Chapter 27 – Sliding Beneath the Surface

April 29, 2013

Sliding - blogThe St. Augustine Trilogy: Book I

Young adult, paranormal/historical

27

Spiritual Insanity

Lobo pulled my ancestor’s documents out of its raggedy old envelope and put them on the dining room table in front of him. “A number of men under Major Dade’s command,” he said to me, “including your ancestor and Captain Fraser, sympathized with the Seminoles, had Seminole friends, and also hated slavery.”

“At least he had the right idea,” I said, but not feeling very comfortable being so close to all those dangerous “pipelines” to another world lying on the table.

Carla nodded in agreement, to what I said about Walton.
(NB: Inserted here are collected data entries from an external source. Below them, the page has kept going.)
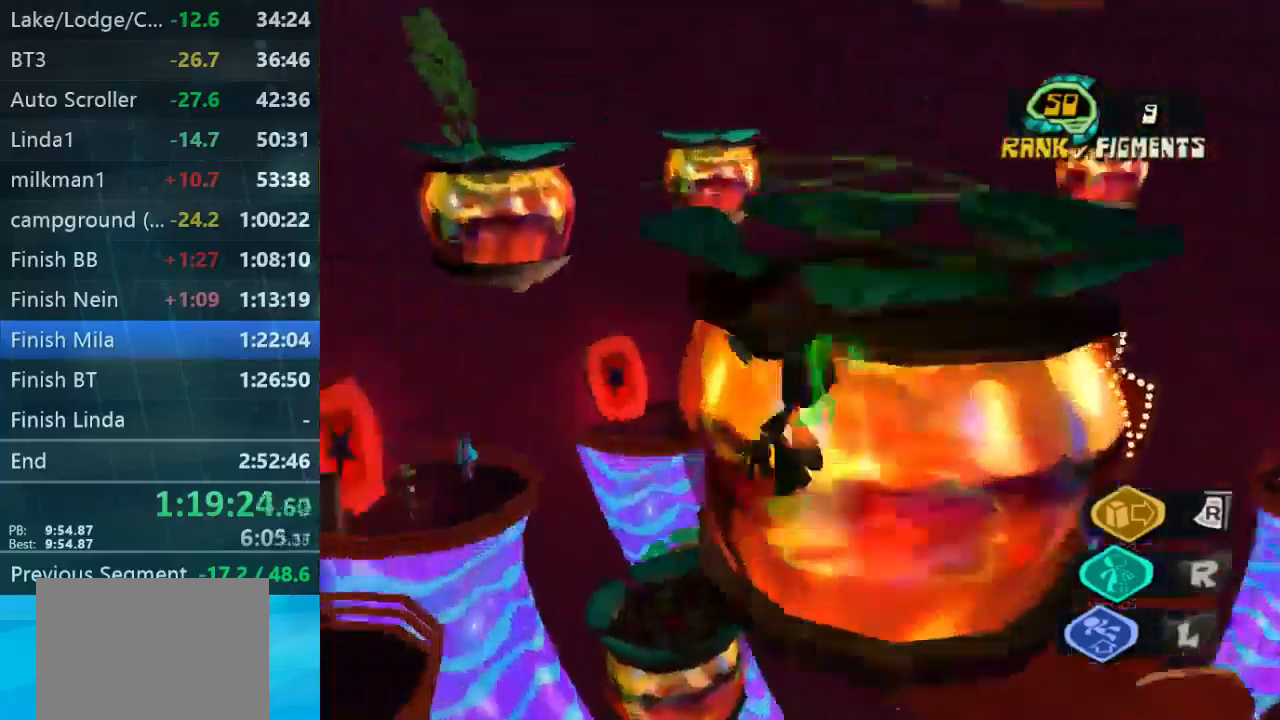
{"buttons": ["L2"], "left_stick": "up", "right_stick": "center", "button_events": []}
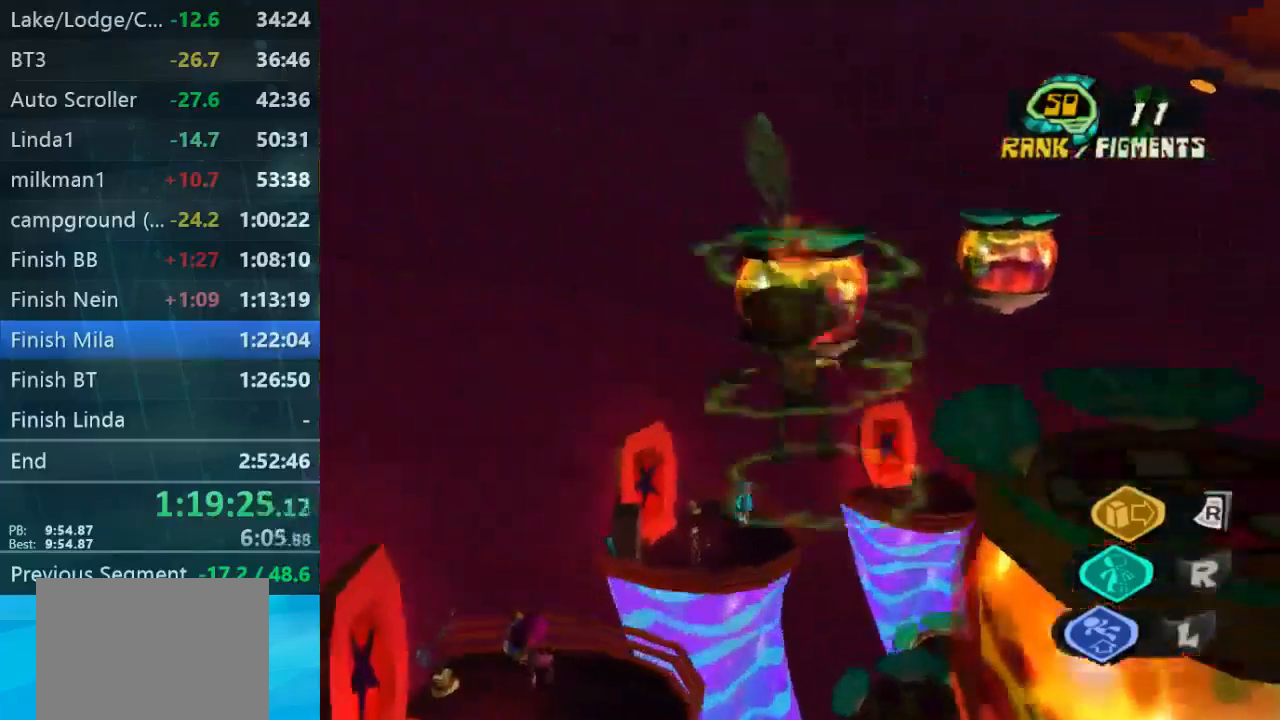
{"buttons": ["L2"], "left_stick": "up", "right_stick": "center", "button_events": []}
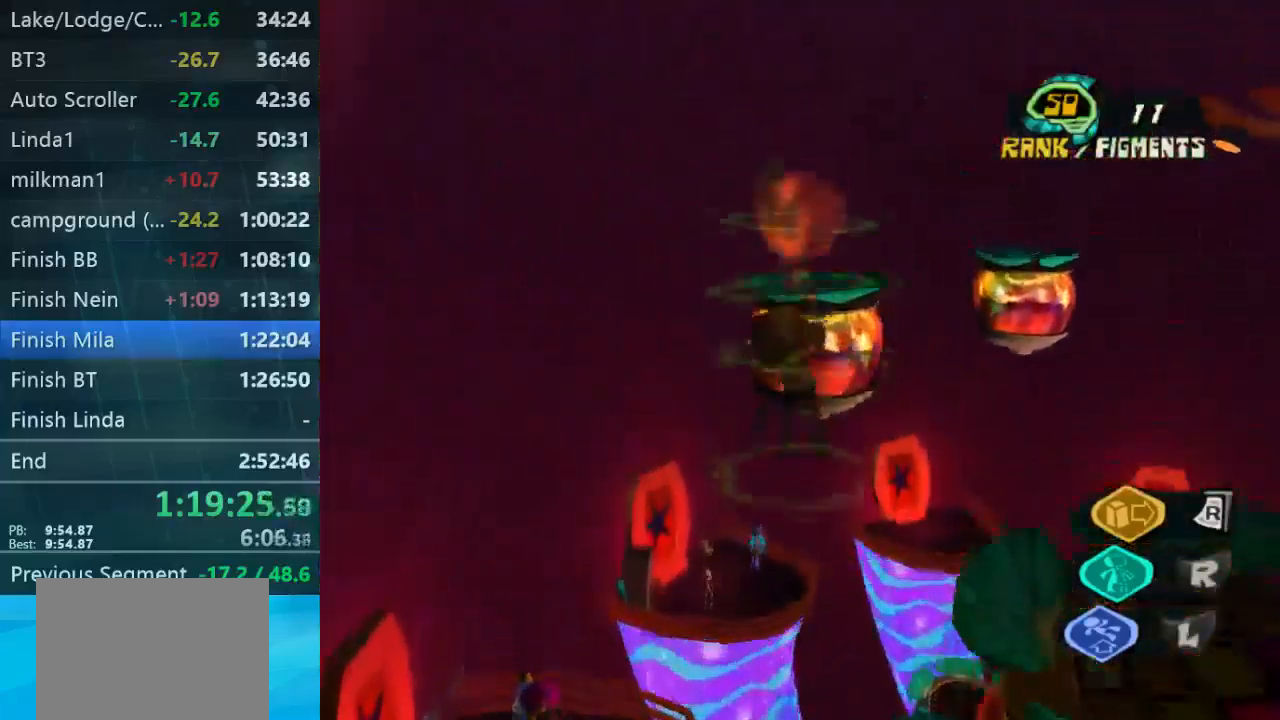
{"buttons": [], "left_stick": "up", "right_stick": "center", "button_events": [[67, "L2", "up"]]}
“He did indeed,” Lobo replied. “Being a good soldier, however, like the others, he did his job as ordered and on December 28, paid the ultimate price for doing so.”

After searching through all those old looking papers, Lobo picked out one item and held it up for me to see. “Lieutenant Walton sent this letter to his mother in New York City before he left Fort Brooke with Major Dade. In it, he told her he intended to resign his commission in the army because he couldn’t stand being a part of what might happen to the Seminoles and free blacks.”

Now that surprised me. I really wanted to read the letter for myself, but just looking at it and knowing what could happen if I touched it made me wince.

“It must have been very hard for your ancestor to even consider quitting,” Carla said. “According to the documents we found, Lieutenant Walton was a graduate of the U.S. Military Academy at West Point. The army was probably his whole life.”

“In addition to the army, however,” Lobo said, “he did have a wife and also a daughter. The daughter’s name was Elizabeth. At first they were at Fort Brooke with Walton, but when things started going sour with the Seminoles, he sent them by ship to safety in Key West.”

“A daughter?” I asked. “So this Elizabeth—”

“Elizabeth,” Lobo said, “was your great, great, great, great grandmother. She and her mother eventually moved to St. Augustine after the Second Seminole war ended in 1842. When Elizabeth came of age, she married a businessman here by the name of Golden.”

It was very strange listening to someone I had only met hours before educate me about my own family history. I mean, especially when he got to the name Golden. Up until then, what he had said could have been about anybody’s family, you see? At that point, it all became very real to me.

Lobo again sorted through the papers until he found an old picture. “This,” he said holding it up, “is a photograph taken of Elizabeth with her two children during the Civil War. Look at it closely but do not touch it.”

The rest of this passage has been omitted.